The girls, whose names were not released, sustained minor injuries and were rushed by ambulance to the nearby St Benedictine Hospital. A third girl was treated for shock after she fainted, said KwaZulu-Natal Department of Arts and Culture spokesman Lethukuthula Mtshali.
The tent collapsed about 200m away from King Goodwill Zwelithini’s Nyokeni palace, where the Zulu monarch welcomed more than 30 000 bare-breasted maidens, who delivered reeds to him in a symbolic gesture to affirm their purity and virginity.
Ella Pill, a 20-year-old British student, stole the show when she joined a group of singing maidens taking reeds to the king.
Nicknamed “Zandile”, Pill, from London, underwent a virginity test by women from uThukela district. She is in the country with her boyfriend, Jonathan Hall, to film a documentary about Zulu culture.
Describing her two-and-a-half-week stay as “amazing”, she said: “I’ve learnt that the Zulu culture – and Zululand, in particular – is like nowhere else. It has very interesting people, and I’ve been very happy to be part of it.”
The event took place amid a heavy police and private security presence, following safety concerns sparked by an ongoing faction feud in Matheni, near Nongoma, which has claimed the lives of 20 people.
Although the proceedings went off peacefully, emergency services personnel and law enforcement authorities were kept busy.
A 42-year-old Nelspruit man was arrested after he was caught illegally filming maidens with his cellphone as they bathed in a nearby river.
“He will be charged with producing child pornography,” said Mtshali.
Four mobile clinics manned by 145 people were erected.
“They have seen about 90 people.
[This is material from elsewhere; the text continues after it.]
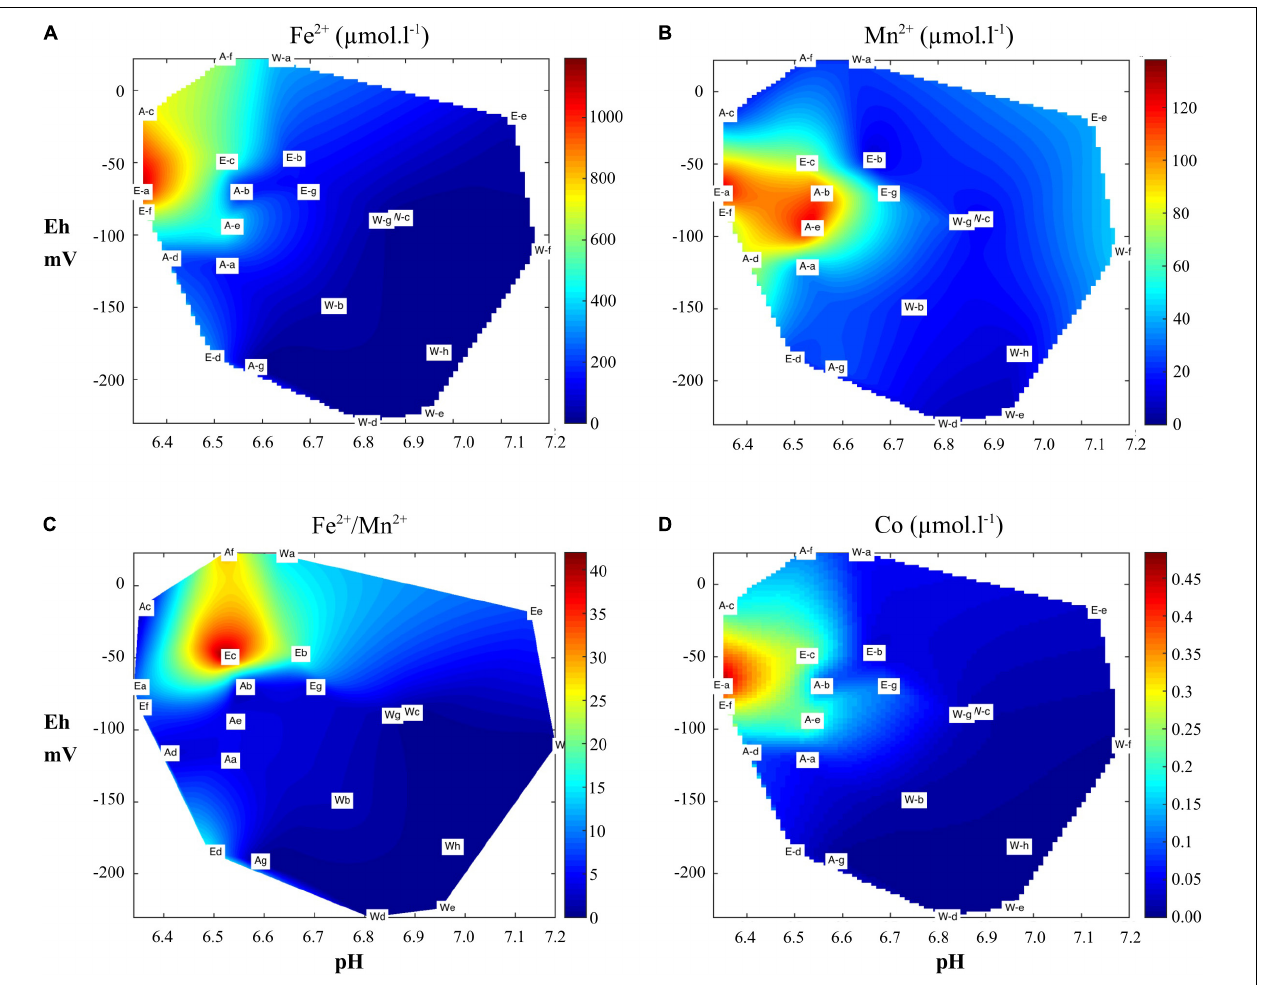
FIGURE 4 | Redox distribution (Eh) of (A) Fe 2 + , (B) Mn 2 + , (D) Co 2 + concentrations, and (C) Fe 2 + /Mn 2 + ratio in relation to the pH as observed in the three ponds in the first cm of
There have been cases of people who’d forgotten to take their chronic medication, and others were treated for exhaustion and dehydration.”
Meanwhile, a logistics blunder left more than 150 maidens stranded and unable to make it to the ceremony.
The maidens, from Ohlange in Inanda, along with their leader, Antonia Zulu, were left behind when buses allocated to them were too full to accommodate them.
“They gave us two buses to share with four different districts, and by the time they got here, they were too full and we were unable to get on,” said a distraught Zulu, 60.
“They slept outside in the rain on yesterday (Friday) waiting for another bus to arrive. We still want to go today (Saturday), even if we are there for one day. The girls have been looking forward to this the whole year, and for them not to go is disappointing.
“To hire transport is very expensive, and we can’t afford to, which is why we rely on the free transport that is usually provided for us. I’ve been going to the reed dance for eight years and never had this problem,” said an upset Zulu.
The maidens, along with Zulu, went to John Dube’s house to plead for donations.
“We don’t have money to hire our own transport. Our parents used their last cents to buy us food for the trip, and now we are stuck here,” said a distressed Snenhlanhla Simelane. “My mum had to borrow money in order for me to catch a taxi from KwaMashu to here. I am very disappointed. This is something I’ve always wanted to do,” she said.
Maphindi Zungu, 14, said she was sad not to make it to her second reed dance.
“I was really looking forward to going again this year. My parents bought us food to carry along the way,” said a crying Zungu.
“We spent the whole night outside in the rain. We were cold and hungry.
“I am very sad to go home without making it to the reed dance,” she said.
Matric pupil Busi Cele, 20, skipped school and missed her tourism exam on Friday to attend the ceremony, but was shattered when they were left stranded.
“My mum borrowed money from the stokvel in order to buy me food to eat along the way. She still has to pay that money back, and it was all for nothing,” said an enraged Cele.
“The reed dance is very important to us. Others went home last night, but we stayed here in the hope that we were going to manage to raise the R4 000 deposit needed by the taxis,” she said.